<<<<

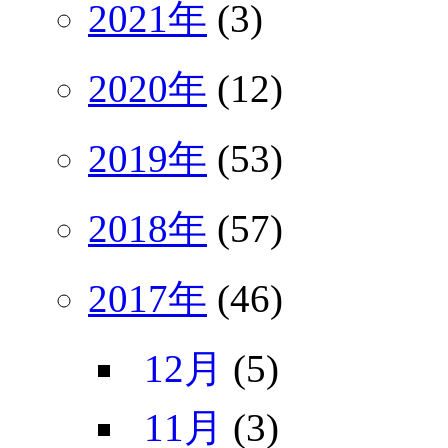
2021年
(3)
2020年
(12)
2019年
(53)
2018年
(57)
2017年
(46)
12月
(5)
11月
(3)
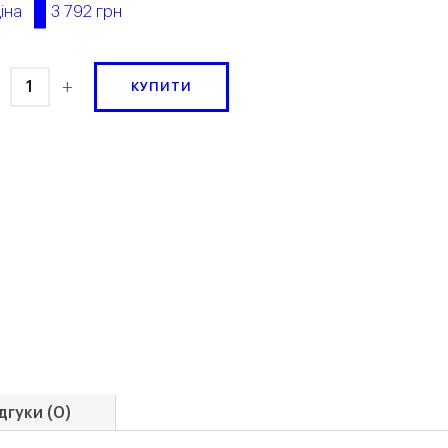
3 792 грн
іна
+
КУПИТИ
дгуки (0)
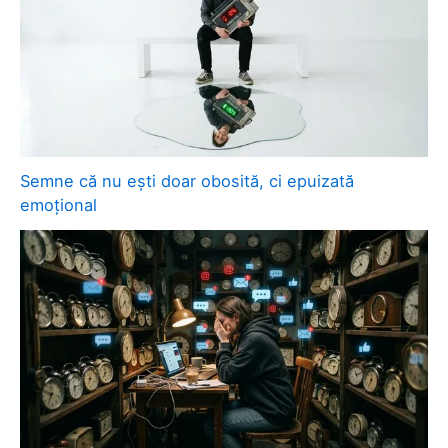
Semne că nu ești doar obosită, ci epuizată
emoțional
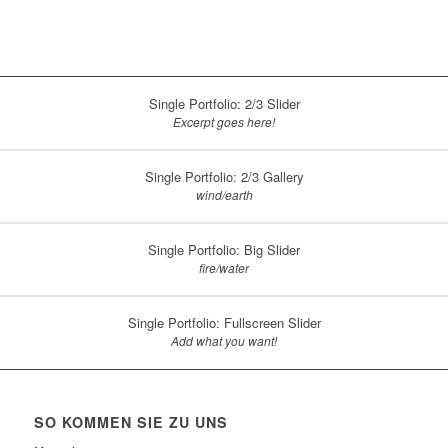
Single Portfolio: 2/3 Slider
Excerpt goes here!
Single Portfolio: 2/3 Gallery
wind/earth
Single Portfolio: Big Slider
fire/water
Single Portfolio: Fullscreen Slider
Add what you want!
SO KOMMEN SIE ZU UNS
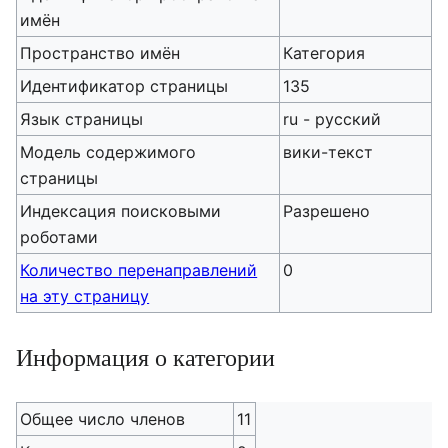
имён
Пространство имён
Категория
Идентификатор страницы
135
Язык страницы
ru - русский
Модель содержимого
вики-текст
страницы
Индексация поисковыми
Разрешено
роботами
Количество перенаправлений
0
на эту страницу
Информация о категории
Общее число членов
11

>>>>

Work item: Show every line of the data that includes the string "Portfolio".

Result of this task:
Single Portfolio: 2/3 Slider
Single Portfolio: 2/3 Gallery
Single Portfolio: Big Slider
Single Portfolio: Fullscreen Slider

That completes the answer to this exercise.